1. 34
  1. 7

    i had a similar experience a few months ago: https://mastodon.technology/@robey/104635185018008699 – wasn’t worth a blog post, so i’ll just paste it below:

    assemblyscript piqued my interest, so yesterday i spent some time porting my buz-hash (rsync-style file chunking) implementation into wasm via assemblyscript. it was 50% faster than pure typescript!

    then, today, on a hunch, i took the assemblyscript version and back-ported it to typescript again. 50% faster than wasm!

    here’s why: the original version byte-scanned buffers and did a lot of slice and concat to keep the logic simple. the hash itself does a lot of bit operations like “rotate”, which are awkward in js. for wasm, passing memory across the js/wasm border is the awkward part, so i tuned the algorithm to track more internal state, receive a buffer, and return “you should cut it here”. no slice or concat.

    but if that optimization matters a lot, js can do it too. and it won’t have to copy a buffer into the wasm sandbox. turns out that makes it even faster, because the copying was now (always?) the bottleneck.
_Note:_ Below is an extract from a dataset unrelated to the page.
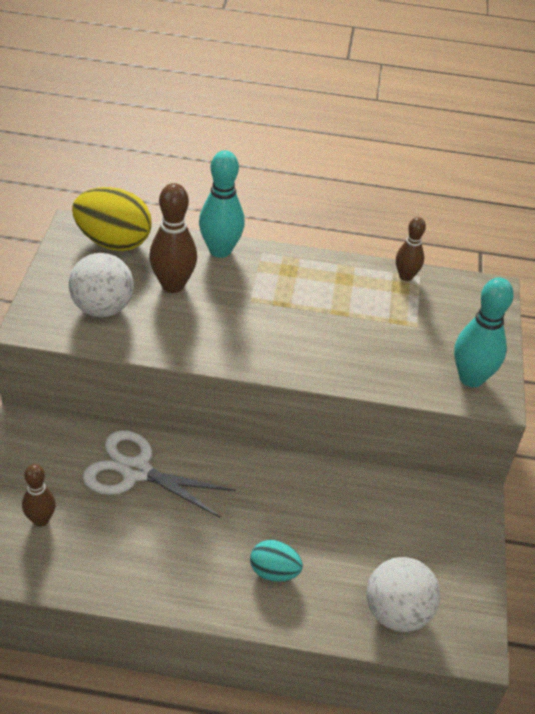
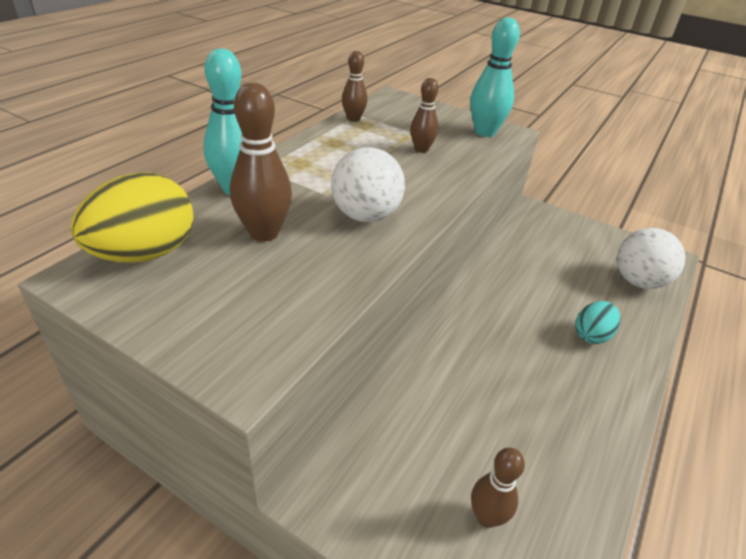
camera: 65 degrees left, 5 degrees down
(102, 308) = (261, 296): white ball -> white ball (365, 216)
(136, 471) = (439, 396): white scissors -> none
(383, 338) = (421, 149): none -> brown bowling pin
    9_521_943’th piece of evidence that the slow code is never what you thought it was.

    1. 2

      9_521_943’th piece of evidence that the slow code is never what you thought it was.

      Yesterday, I was debugging a performance problem with some code. Came up with a potential solution. It was faster, but on the server it wasn’t quite as fast as I expected. I started poking around the server and it turns out it had a hard disk instead of an ssd. Spun up a server with an ssd, tested the code and found it was about as fast as I expected. Ran a real workload on the server and got a 4.5x speed up on the storage heavy section, 2x speed up overall. If we add some of the changes I have been testing speed up for the storage heavy section could be as much as 10-23x (depending on the option).

      Goes to show that (1) you need to benchmark and (2) you need to benchmark where you are actually going to run the code.

      1. 1

        It’s pretty impressive to me that WASM runtimes can come close to JIT for a high level language.

      2. 6

        It’s interesting (and heartening) to note in practice that, in contrast to the black magic that optimizing JS occasionally involves, the optimizations applied to the code generating Webassembly were the same things that would help on any strongly typed language compiling to native code. Remove unnecessary bounds checks, tune things for faster allocation, experiment with different compiler optimization settings, see why the compiler is generating sub-optimal code, etc.

        Also interesting to see that JS was generally at the top of the heap for the “naive” tests, but well-generated Webassembly could get significantly better performance than JS with some work. These are all still microbenchmarks, but this is a fun test.

          1. 1

            I think my conclusion is that javascript jits are magic performance pixie dust so they compare favorably to low level assembly.